If my life looks the same as that of any overwrought executive; if the most serious writing I get to most mornings is my list of things to do; if I swill coffee; if I go away to the beach for the weekend, taking with me, as I just did, two boxes of unread magazines (telling my wife, with a straight face, this will be a good chance for me to catch up); if I continue to pretend I’m ever going to catch up by working a little harder; if I think of vacations as needing to be earned; if I again and again confuse fulfillment with the form of things, rather than remembering it’s my own awareness that gives meaning to the form — then what am I to do? Quit THE SUN? Sell the car and the furniture and set off on another journey in search of myself? Drop out again? Can you drop out of dropping out?

When I was in Europe, an American living there told me of a friend of his, who would live in a country “until he started to understand the language, then move to another country where he’d stay until he learned the language there. Each time he’d move when he realized people were talking the same bullshit as everywhere else.”

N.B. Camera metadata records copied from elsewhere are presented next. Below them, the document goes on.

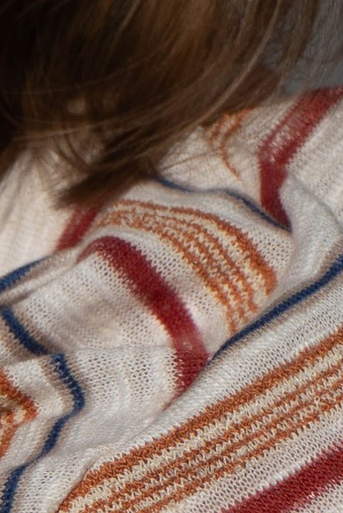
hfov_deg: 2.7
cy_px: 300
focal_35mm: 498
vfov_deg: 4.1
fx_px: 7108
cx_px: -381
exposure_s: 1/250
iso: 100
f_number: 6.3
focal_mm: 50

Where is there to go when you’re always bringing yourself along? What novelty doesn’t wear off, what colors don’t fade, what wisdom doesn’t turn to bullshit? Years ago, Timothy Leary advised us to “turn on, tune in and drop out,” which was good advice, as far as it went, but it was only a beginning. To drop out of society — well, that’s the easy part, like stepping off a cliff. To land on your feet, to keep the ground of your humanness under you, that’s the work of a lifetime, not a lifestyle, and it’s the work I find hardest of all.